> _Página_:
Pinheiro Ferreira cita com desdém os compêndios e a influência do Genuense, e confessa que fora educado nos princípios de Aristóteles. A este facto teremos de atribuir uma das principais razões pelas quais, vendo-se necessitado de traduzir autores de filosofia, deu preferência a Aristóteles e não a outro, numa época em que, apesar das transformações e dos modismos culturais, o aristotelismo não refizera inteiramente o que, durante séculos, para judeus, cristãos e árabes, surgira, ou parecera, como um prestígio inquebrantável.

Os trâmites da Guerra Peninsular levavam Pinheiro Ferreira, em 1809, para o Brasil. Quatro anos depois de chegado ao Rio de Janeiro, o filósofo via-se em dificuldades materiais, de onde recorreu ao ensino como possível resolução de um problema de rendimentos. A Corte foi o lugar escolhido para a regência de um curso de filosofia.

De como os acontecimentos decorreram, diz o filósofo: “azares da fortuna, cuja relação pertence a outro lugar, me levaram a consagrar à instrução da Mocidade os momentos despreocupados dos deveres próprios do emprego, que exercito no serviço do Estado”. Conta, a seguir, como se resolveu “a anunciar, nesta Corte, um Curso de Prelecções Filosóficas sobre a Teoria do Discurso e da Linguagem, a Estética, a Diceósina, e a Cosmologia”.

No Rio de Janeiro deveriam escassear, então, os recursos bibliográficos, o que se deduz da confissão do autor, segundo a qual a falta de um “livro elementar” se opunha à execução do seu plano de instrução da mocidade. Por esse motivo, à medida que as lições iam sendo dadas, eram tornadas públicas através da Imprensa Régia, de onde o livro, constituído por suas lições, correr sob o título genérico de “Prelecções filosóficas”. Não se pode testemunhar com garantia o número de lições cumpridas pelo filósofo na Corte, mas existe um volume que inclui trinta prelecções, o da Biblioteca da Universidade de Coimbra, enquanto existe outro que integra vinte e duas (o da Biblioteca Nacional). Foram publicadas no Rio de Janeiro, no ano de 1813, com licença do Paço.

As lições sobre a filosofia aristotélica, melhor, sobre as “Categorias”, começaram na nona prelecção. Tendo exposto as suas ideias filosóficas, e tendo mostrado que elas diferiam um pouco das teses dos Escritores anteriores, decide iniciar a exposição das ideias dos principais filósofos.

> _Descrição do exercício_: Copie o trecho do texto sobre Pinheiro Ferreira entre "Pinheiro Ferreira cita" e "curso de filosofia.", inclusive.

> _Material fornecido_:
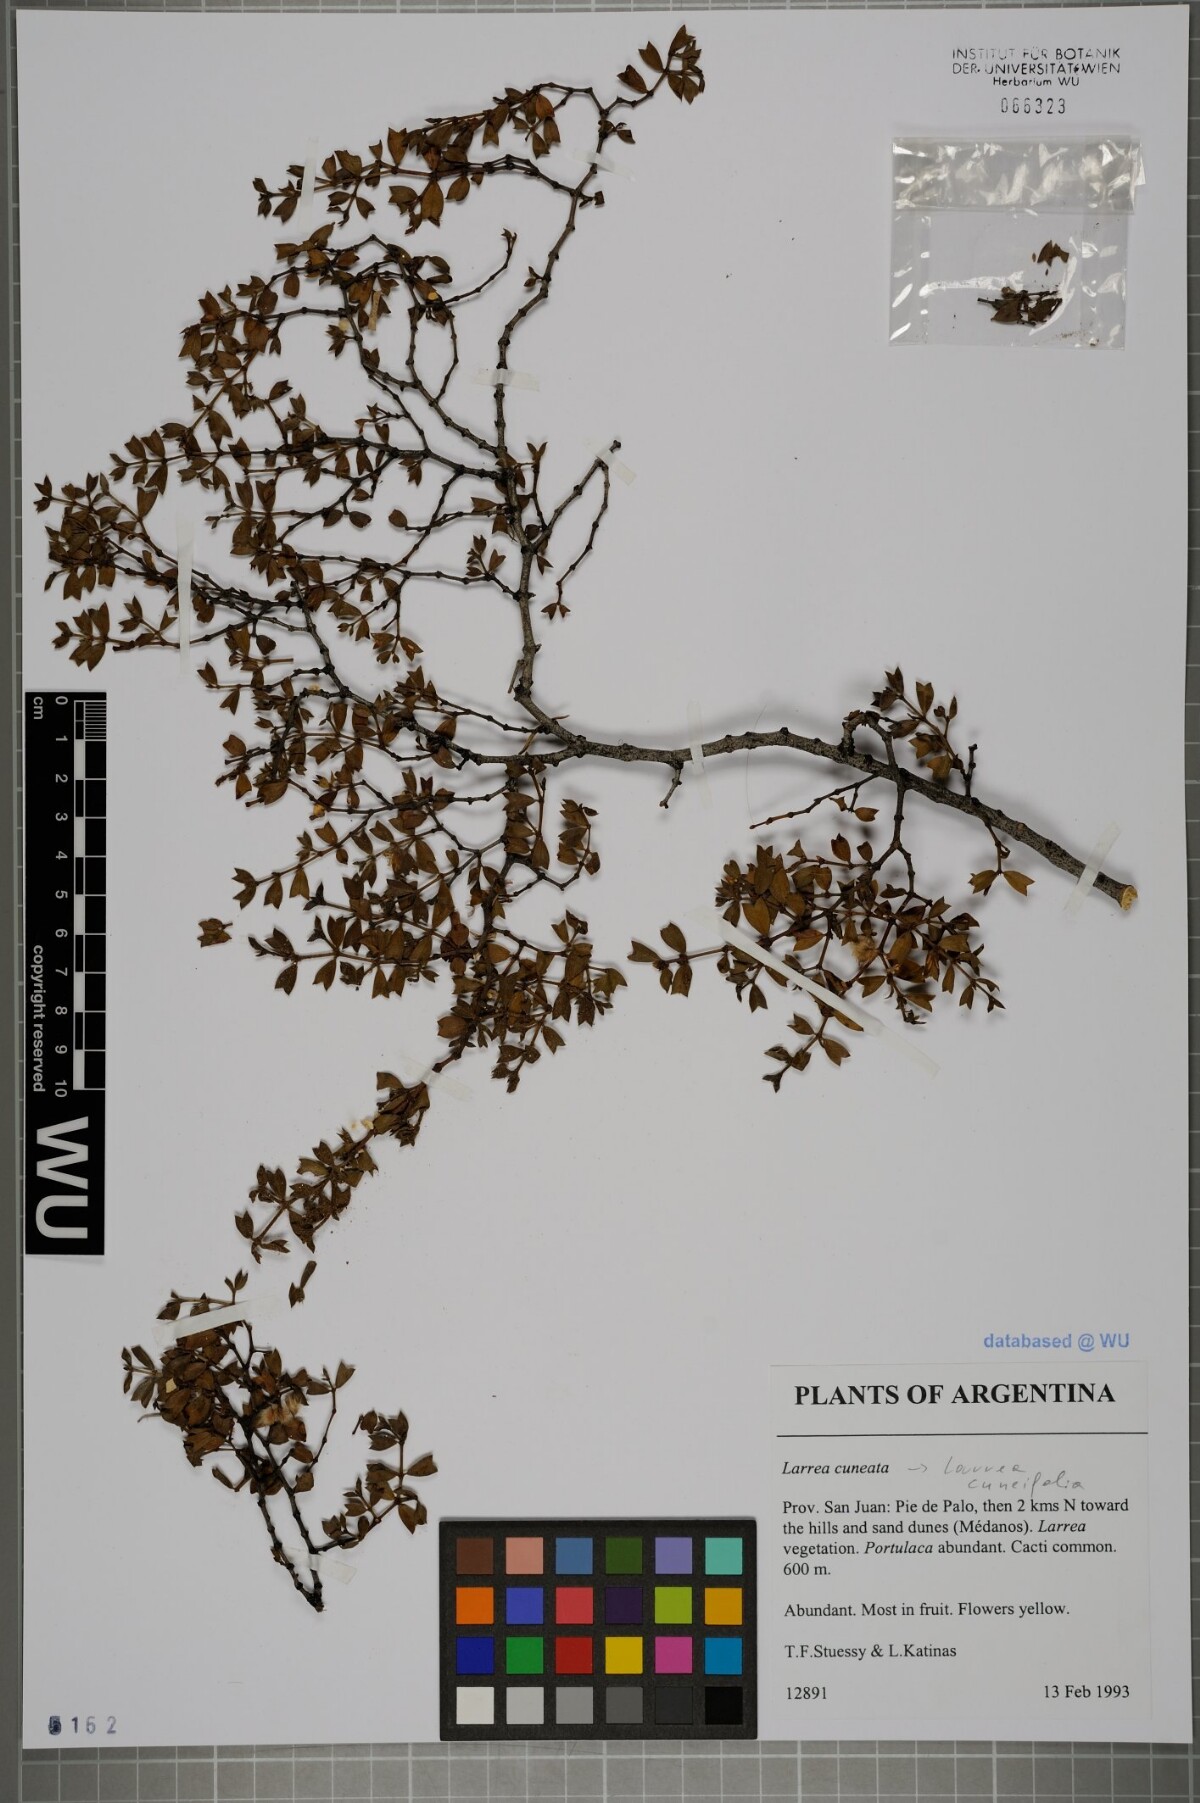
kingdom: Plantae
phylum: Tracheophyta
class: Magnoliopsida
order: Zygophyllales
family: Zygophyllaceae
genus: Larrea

> _Resposta ao exercício_:
Pinheiro Ferreira cita com desdém os compêndios e a influência do Genuense, e confessa que fora educado nos princípios de Aristóteles. A este facto teremos de atribuir uma das principais razões pelas quais, vendo-se necessitado de traduzir autores de filosofia, deu preferência a Aristóteles e não a outro, numa época em que, apesar das transformações e dos modismos culturais, o aristotelismo não refizera inteiramente o que, durante séculos, para judeus, cristãos e árabes, surgira, ou parecera, como um prestígio inquebrantável.

Os trâmites da Guerra Peninsular levavam Pinheiro Ferreira, em 1809, para o Brasil. Quatro anos depois de chegado ao Rio de Janeiro, o filósofo via-se em dificuldades materiais, de onde recorreu ao ensino como possível resolução de um problema de rendimentos. A Corte foi o lugar escolhido para a regência de um curso de filosofia.